Protective Costs Orders | The Principles

SWIFT V CARPENTER [2020] EWCA CIV 165

The appellant was denied a Protective Costs Order (PCO) on grounds that despite the outcome being of “wider interest to future litigants in a similar position, insurers and the legal profession” the appellant herself had “an overwhelming private interest in the outcome of the appeal”.

The decision examines the ‘Corner House conditions’ and various other authority including Eweida v British Airways plc [2009] EWCA Civ 1025 and confirms the policy and practice of the courts that a PCO should not be made in private litigation.

“On that footing, the application for a PCO in the present case must be dismissed. The present proceedings are standard private litigation for damages for personal injury caused by the defendant’s negligence. Inevitably, in the context of such litigation, and contrary to the second Corner House condition, the appellant has an overwhelming private interest in the outcome of the appeal, notwithstanding that the outcome may be of wider interest to future litigants in a similar position, insurers and the legal profession.
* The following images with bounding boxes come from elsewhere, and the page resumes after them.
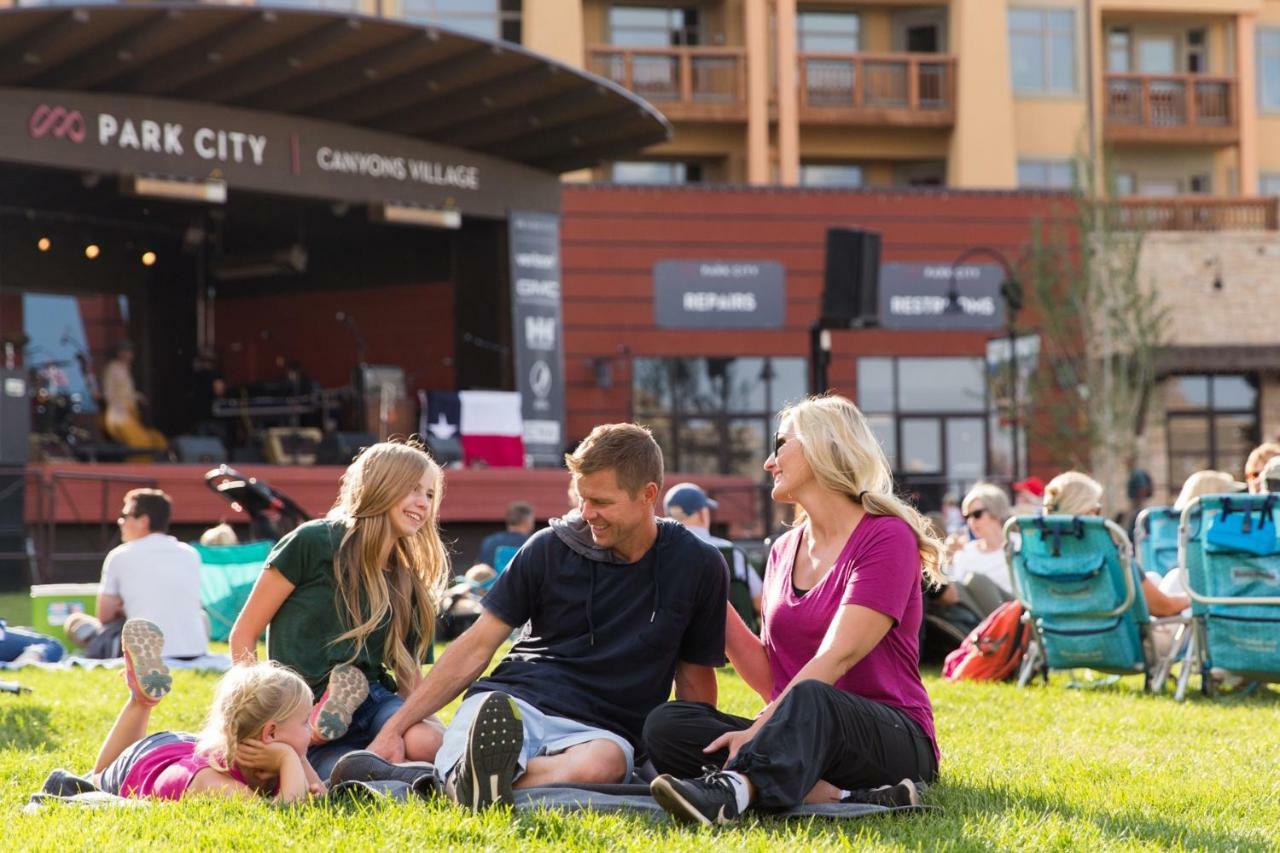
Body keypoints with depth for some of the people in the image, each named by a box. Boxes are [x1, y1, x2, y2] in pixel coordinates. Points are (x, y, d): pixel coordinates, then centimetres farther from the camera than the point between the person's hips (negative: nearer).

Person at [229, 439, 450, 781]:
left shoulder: (406, 583, 13)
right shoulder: (313, 543, -4)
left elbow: (409, 676, 12)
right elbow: (244, 634, -2)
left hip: (373, 702, 5)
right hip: (304, 716, -4)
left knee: (426, 741, -31)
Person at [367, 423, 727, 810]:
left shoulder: (697, 567, 7)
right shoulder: (552, 547, 7)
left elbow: (694, 680, 17)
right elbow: (477, 646, 9)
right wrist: (394, 729, 2)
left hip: (600, 730, 1)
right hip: (510, 701, 0)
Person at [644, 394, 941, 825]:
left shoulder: (887, 537, -4)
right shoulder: (784, 551, 17)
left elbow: (836, 656, -17)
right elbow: (772, 681, 14)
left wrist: (759, 727, -27)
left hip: (892, 738, -6)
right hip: (801, 739, 6)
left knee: (809, 699, -38)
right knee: (666, 724, -18)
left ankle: (732, 789, -65)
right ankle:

Such wider interest is true of many, if not most, of the appeals in the Court of Appeal in private litigation.”

The decision also confirms the need for an application for a PCO to be made promptly.

“If a party wishes to have the protection of a PCO, the application must be made as soon as possible as its existence will be highly likely to have a material effect on decisions by the other party as to the incurring of costs and the making of offers of settlement.”